◆ **Dataset excerpts**
──────

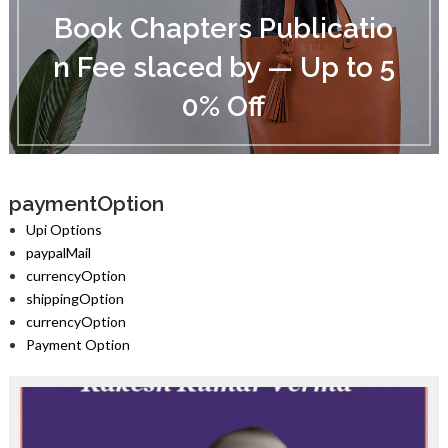
o
Book Chapters Publicatio
o
k
n Fee slaced by — Up to 5
C
h
0% Off
a
p
t
e
r
s
paymentOption
P
Upi Options
u
paypalMail
b
currencyOption
l
i
shippingOption
c
currencyOption
a
Payment Option
t
i
o
n
F
e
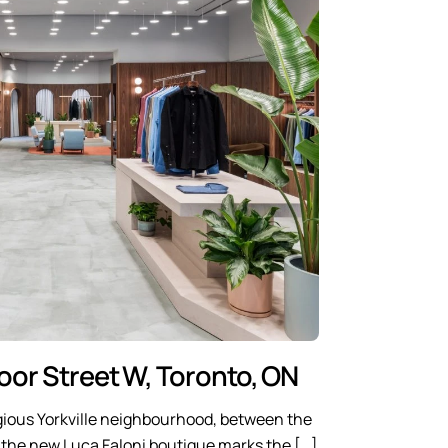
loor Street W, Toronto, ON
igious Yorkville neighbourhood, between the
, the new Luca Faloni boutique marks the […]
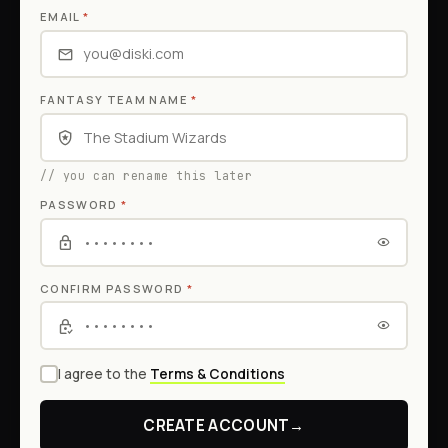
EMAIL
*
FANTASY TEAM NAME
*
// you can rename this later
PASSWORD
*
CONFIRM PASSWORD
*
I agree to the
Terms & Conditions
CREATE ACCOUNT
→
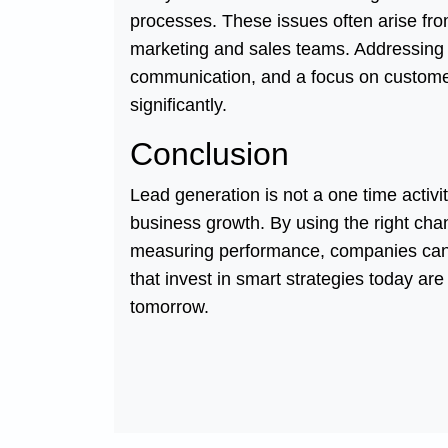
processes. These issues often arise fr
marketing and sales teams. Addressing t
communication, and a focus on custome
significantly.
Conclusion
Lead generation is not a one time activ
business growth. By using the right chan
measuring performance, companies can b
that invest in smart strategies today ar
tomorrow.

──────

◆ **What the task requires**
Verbatim output of the entries is required, with each image left out.

◆ **Task output**
o
Book Chapters Publicatio
o
k
n Fee slaced by — Up to 5
C
h
0% Off
a
p
t
e
r
s
paymentOption
P
Upi Options
u
paypalMail
b
currencyOption
l
i
shippingOption
c
currencyOption
a
Payment Option
t
i
o
n
F
e
loor Street W, Toronto, ON
igious Yorkville neighbourhood, between the
, the new Luca Faloni boutique marks the […]
EMAIL
*
FANTASY TEAM NAME
*
// you can rename this later
PASSWORD
*
CONFIRM PASSWORD
*
I agree to the
Terms & Conditions
CREATE ACCOUNT
→
processes. These issues often arise fr
marketing and sales teams. Addressing t
communication, and a focus on custome
significantly.
Conclusion
Lead generation is not a one time activ
business growth. By using the right chan
measuring performance, companies can b
that invest in smart strategies today ar
tomorrow.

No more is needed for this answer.